KurbanIn derisi tasadduk edilir veya ondan seccade veya sofra gibi evde kullanılacak bir şey yapılır. Kesilmeden önce yünlerini kırkmak mekruhtur. Kırkılacak olursa tasadduk edilmelidir. Fakat kesildikten sonra yünü yolunup veya kırkılıp kullanılabilir. Deri kalıcı olan ve kendisi ile yararlanılan şeyle mübadele edilebilir. Ancak nakit para ile satılamaz ve bu deri yenilecek, içilecek şeyler gibi tüketim maddeleri ile de mübadele edilemez. Hz. Âişe (RA)'nin ve diğer bazı sahabilerin kurban derilerinden su tulumu yaptıkları rivayet edilmiştir.

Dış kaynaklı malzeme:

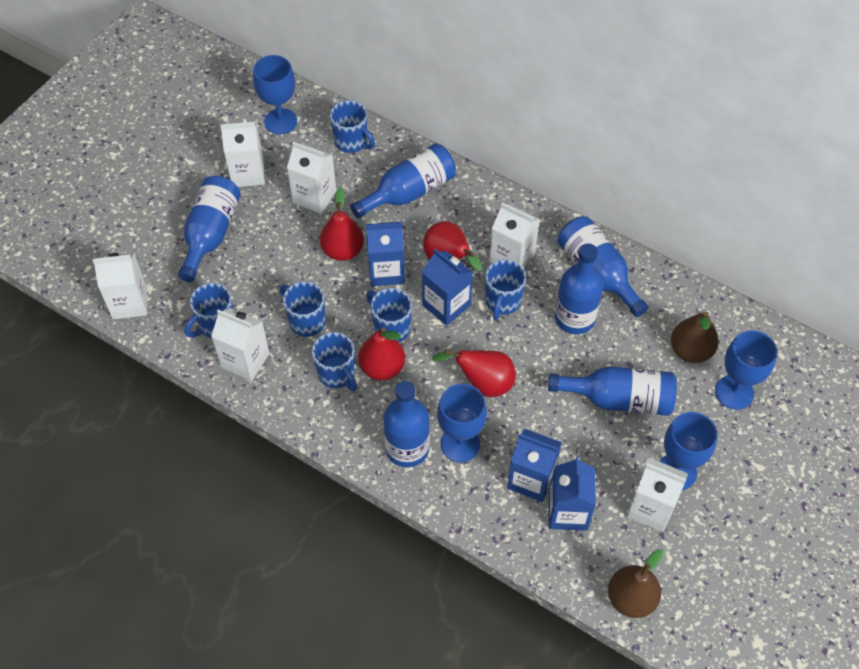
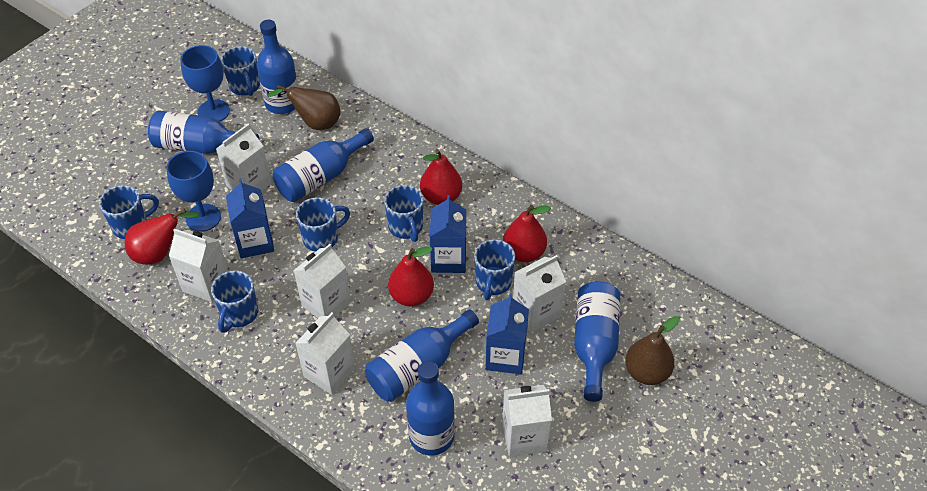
blue carton: [366,222,405,286] [422,249,473,326] [507,429,562,502] [549,457,596,531] = 4 -> [226,179,274,258] [430,195,466,273] [485,294,529,374] = 3
blue goblet: [253,55,297,134] [437,384,487,462] [659,412,717,490] [715,330,777,410] = 4 -> [166,151,221,232] [181,45,230,121] = 2

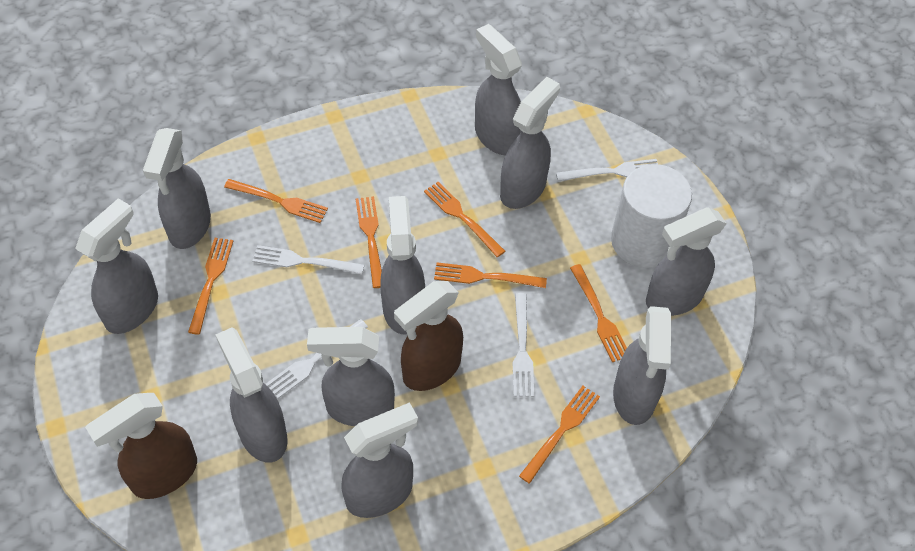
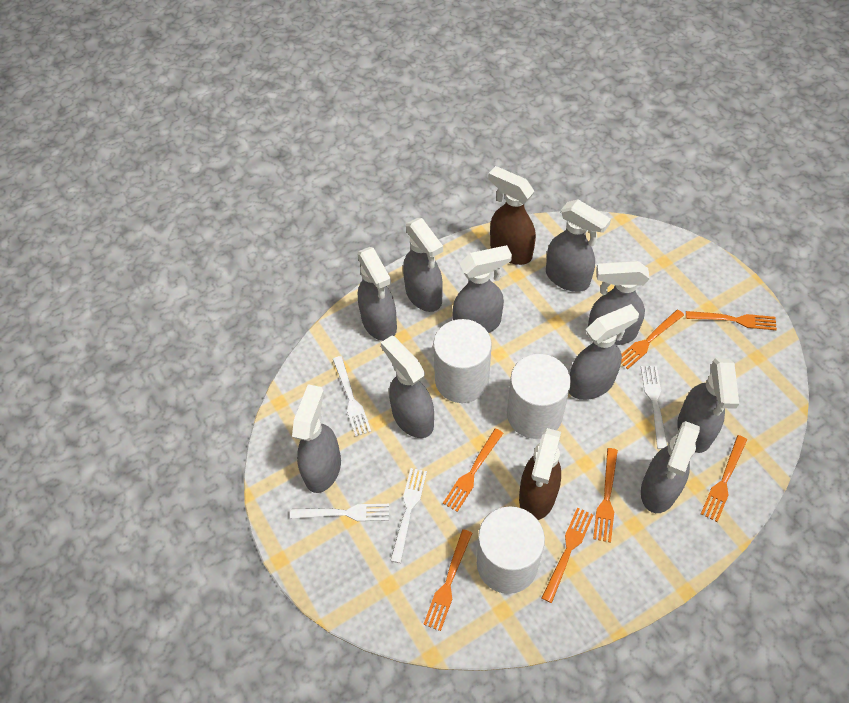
white cylinder: [611,164,692,268] = 1 -> [433,319,492,403] [477,506,545,594] [507,354,571,439] = 3

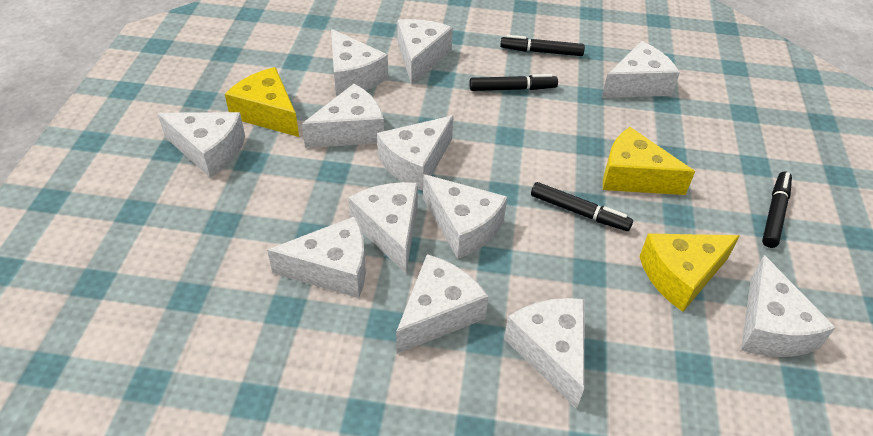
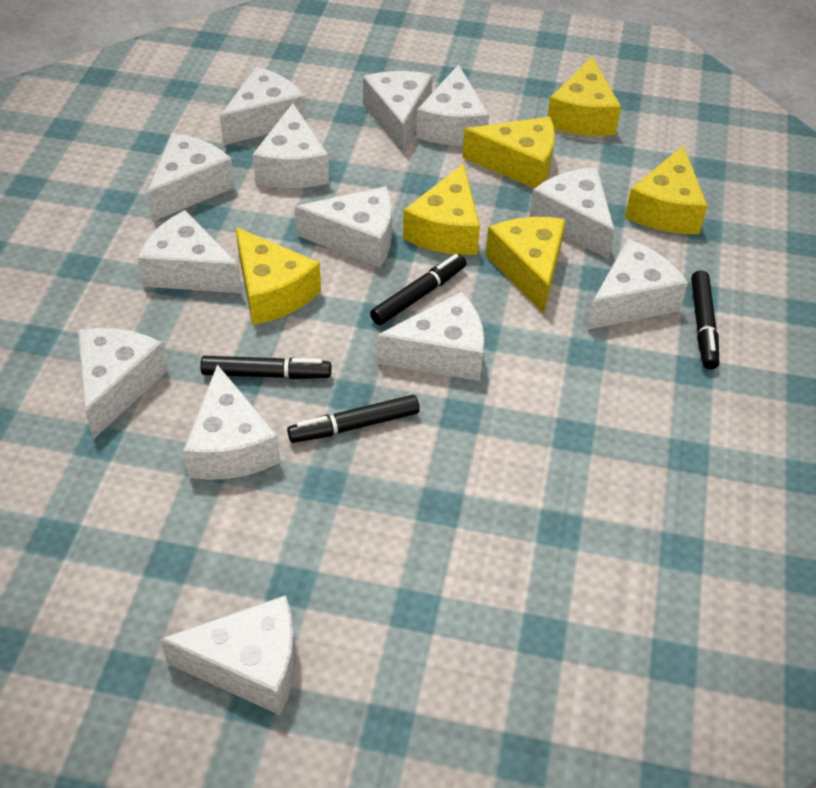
white cheese: [157,112,245,178] [267,216,366,298] [302,84,384,148] [331,29,388,96] [348,182,418,273] [377,116,454,191] [396,254,488,354] [397,19,453,85] [423,174,507,259] [504,298,584,409] [602,41,680,98] [741,255,836,357] = 12 -> [78,328,168,439] [138,210,242,293] [147,133,235,222] [160,595,296,715] [183,365,280,480] [220,67,306,145] [253,103,329,188] [295,186,392,267] [363,71,433,153] [377,292,484,381] [416,64,489,146] [530,167,615,259] [587,239,688,330] = 13
yellow cheese: [225,67,299,137] [603,127,695,195] [639,233,740,312] = 3 -> [236,227,321,325] [403,163,480,255] [462,117,555,189] [486,217,566,314] [547,57,621,136] [625,145,708,234] = 6

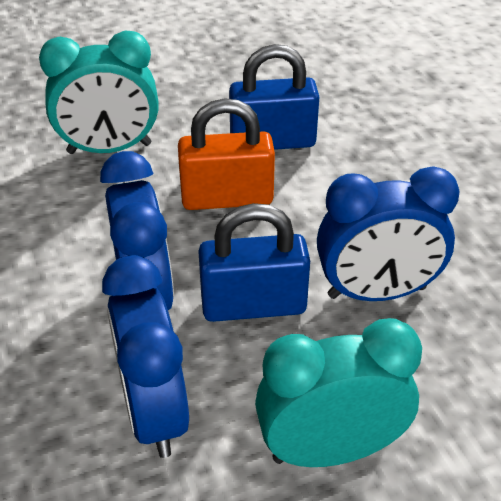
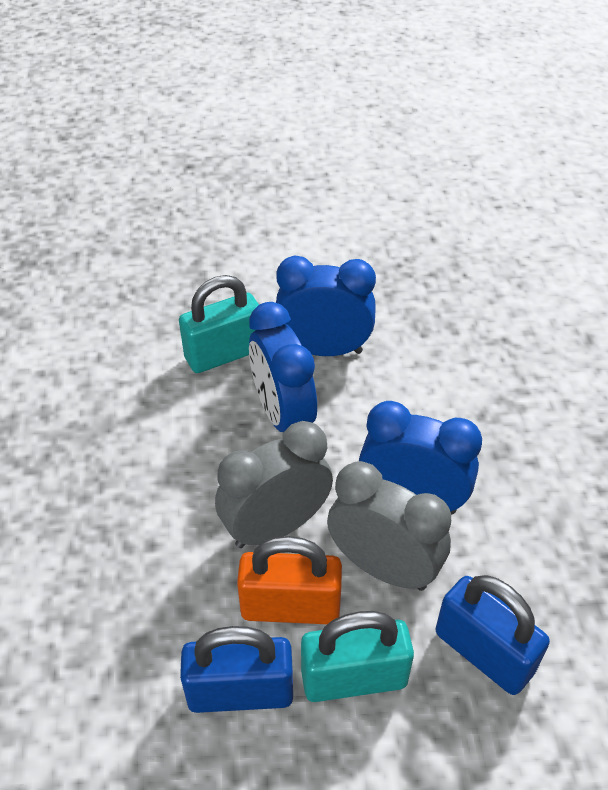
grey clock: none = 0 -> [215,421,333,548] [327,461,451,591] = 2
turquoise clock: [39,31,159,154] [255,318,422,467] = 2 -> none = 0
turquoise padlock: none = 0 -> [179,275,259,373] [301,611,414,702] = 2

Deri, eğer satılmışsa, parasının sadaka olarak verilmesi gerekir. Kurbanın derisi konusu da oldukça önemlidir. Kurbanın derisi umumiyetle sadaka olarak verilir. Ülkemizin çeşitli şehir ve kasabalarında kurulmuş hayır dernekleri vardır. Bunlardan birçoğu ümitlerini kurban derilerine bağlamışlardır. Bir camii yapımını veya tamirini tamamlamak, yurtlarda veya kurslarda kalan yüzlerce vatan evladını okutmak için maddi imkana ihtiyaç vardır. Kurban derileri böyle yerlere verilebilir. Hiçbir Müslüman, "Benim vereceğim bir tek deriden, bir bağırsaktan ne olacak?" dememeli, bu hususta büyük bir titizlik göstermelidir. "Damlaya damlaya göl olur" atasözünü hatırdan çıkarmamalıyız. Onun için bu gibi müesseselere yapacağımız büyük veya küçük çaptaki yardımları küçümsememeliyiz."

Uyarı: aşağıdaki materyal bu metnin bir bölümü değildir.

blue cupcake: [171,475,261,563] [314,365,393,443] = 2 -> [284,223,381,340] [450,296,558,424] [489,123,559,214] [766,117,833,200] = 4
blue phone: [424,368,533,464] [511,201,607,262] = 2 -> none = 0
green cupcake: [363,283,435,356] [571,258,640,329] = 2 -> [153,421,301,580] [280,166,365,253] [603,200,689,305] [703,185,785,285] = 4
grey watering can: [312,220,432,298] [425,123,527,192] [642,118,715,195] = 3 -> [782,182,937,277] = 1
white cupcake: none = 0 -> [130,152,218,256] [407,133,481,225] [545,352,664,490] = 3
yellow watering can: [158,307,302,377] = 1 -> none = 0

Kurbanlığa binmek, onunla yük taşımak veya herhangi bir iş için ondan istifade etmek mekruhtur. Eğer hayvan kullanılır ve değeri noksanlaşırsa eksilen kıymeti tasadduk etmek gerekir. Kiraya verilmiş ise kiradan elde edilen para da tasadduk edilir.

 
Kurbanda müstehap olan şeyler

Eyyam-I nahr'dan önce kurbanlığı bağlamak. Hayvana kurbanlık nişanı takmak, işaretlendirmek. Kesilecek yere güzellikle, eziyet vermeden götürmek.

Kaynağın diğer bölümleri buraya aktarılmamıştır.